Chapter XIX

37 10 0
                                    

Anak muda dengan mata yang berwarna cokelat itu menatap tajam ke arah langit hitam yang kuasai bintang. Beberapa burung terlihat terbang seiring dengan suara tembakan yang jelas terdengar masuk ke dalam indra pendengaranya. Suara yang membuatnya khawatir akan sesuatu yang terjadi beberapa meter dari arahnya.

  Mendengar suara itu Aslan berlari ke arahnya, untuk melihat apa yang terjadi. Ilalang tinggi ia terobos dengan paksa meski sesekali kulit lenganya terkena sayatan duri dari tumbuhan liar yang ia tabrak. Ada perasaan takut di dalam hatinya, namun rasa penasarannya jauh lebih besar daripada ketakutan yang ada di hatinya. Aslan berlari cepat meski langkah mulai sedikit gontai karena stamina yang sudah berkurang terus ia paksakan untuk bergerak.

  Sampai di lokasi terlihat beberapa tentara Belanda yang sedang menggusur mayat satu persatu. Tubuhnya sengaja ia sembunyikan di balik pohon untuk menghindari jangkauan penglihatan dari musuh agar dirinya tidak ketahuan sedang mengintai.
  Berusaha merangkum apa yang terjadi di depanya itu. Tak lama barikade pasukan mulai bergerak membuat Aslan sedikit terkejut dan gentar saat puluhan tentara mulai berdatangan melewati pagar. Nalurinya berpikir, mungkin sesuatu yang besar sudah terjadi di sini terlihat dari raut panik para tentara yang tampak tertekan.

  Satu petinggi Belanda muncul dengan rentetan lencana penghargaan dan pangkat yang terkait di kemeja dinasnya.

Ohh jadi si Botak yang yang mimpin. Batin Aslan.

  Petinggi itu mulai berbicara memberi arahan pada prajurit yang kini berbaris rapih. Posturnya yang tegap membuat kharismanya bertambah dan semakin gagah saat suara lantangnya memberi perintah.
  Setelah merasa situasi mulai tidak kondusif Aslan berjalan pelan mundur ke belakang dengan hati-hati. Berusaha pergi tanpa meninggalkan jejak sedikitpun.

  Mundur bukan berarti kalah, tapi pilihan terbaik untuk menggapai kemenangan. Langkahnya pelan, namun tidak tertekan. Keputusanya tepat karena ia sadar ia hanya seekor kelinci di wilayah kekuasaan serigala.
  Setelah berjalan menjauh anak muda itu kini berjalan lagi ke dalam hutan yang gelap, dengan sejuta pikiran yang amat berisik di dalam isi kepalanya. Bertanda tanya tentang keberadaan rekan yang sangat ia khawatirkan. Yaitu Bung Toni. Berjalan tergesa dengan rasa tak karuan di dalam hatinya, raut yang terlihat gelisah ia pancarkan.

  Di tengah jalan, tiba-tiba muncul lengan yang membekap mulutnya rapat. Aslan meronta berusaha melepaskan lengan itu. "Diam bung!" Bisik sang pelaku. Aslan yang sadar akan suara pelaku,nafasnya perlahan tenang. Mengikuti laju tarikan yang membekapnya.

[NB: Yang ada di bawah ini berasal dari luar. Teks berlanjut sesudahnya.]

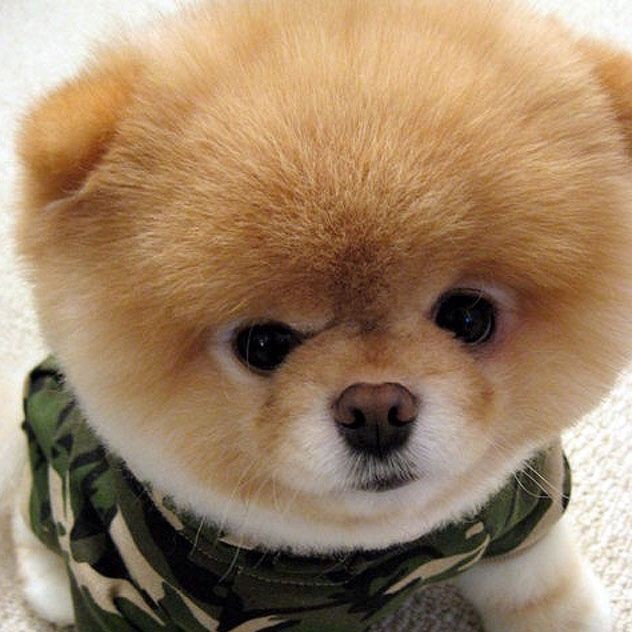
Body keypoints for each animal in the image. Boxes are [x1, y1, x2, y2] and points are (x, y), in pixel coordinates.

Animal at [9, 0, 632, 630]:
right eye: (263, 345)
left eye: (467, 318)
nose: (377, 407)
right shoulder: (128, 587)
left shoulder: (520, 517)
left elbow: (537, 584)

  Tak lama suara derap kaki para sepatu serdadu terdengar mendekat. Mendekati para pejuang kemerdekaan yang sudah tak berdaya. Aslan, Bung Toni, Iwan, Dudi dan Oka. Mereka berlima bersembunyi di celah gua sempit di dataran rendah. seperti sebuah rawa kering, terlihat dari jalur lurus dan cekunganya. Semuanya menahan nafas dengan jantung yang berdebar dengan harapan yang sama mereka berdo'a kepada tuhan "Selamatkan kami ya allah" ucapnya dalam batin masing-masing.

"Er is geen..!!" ucap salah satu Tentara dengan bahasa Belanda yang tidak di mengerti kelompok Aslan. Nafas yang tidak karuan silih bersautan satu sama lainnya.

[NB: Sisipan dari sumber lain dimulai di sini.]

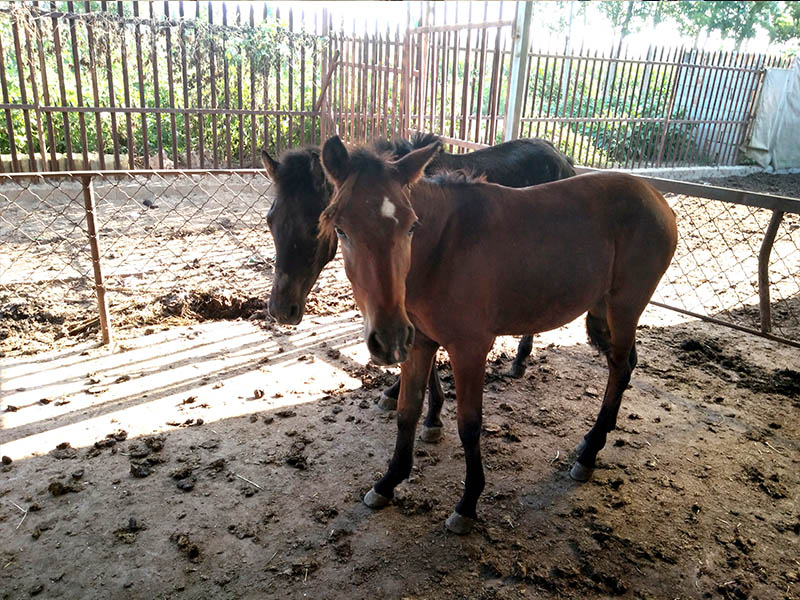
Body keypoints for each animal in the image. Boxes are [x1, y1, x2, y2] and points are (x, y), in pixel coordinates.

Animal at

  Keadaan mencekam yang menentukan hidup dan mati mereka.

  Setelah beberapa menit bersembunyi tak terdengar lagi suara riuh sepatu serdadu yang mengincar mereka. Iwan merangkak pelan memastikan keadaan. Saat semuanya terlihat aman, Iwan menganggukan kepala. Memberi isyarat bahwa lingkungan sudah jauh dari bahaya para serdadu.

  Semuanya bernafas lega. Satu persatu mulai merangkak keluar mengikuti langkah Iwan yang sudah terlebih dahulu menghirup udara hutan yang segar. Malam semakin sunyi, bulan bersinar terang di balik awan kelabu yang masih berlalu lalang di luasnya cakrawala.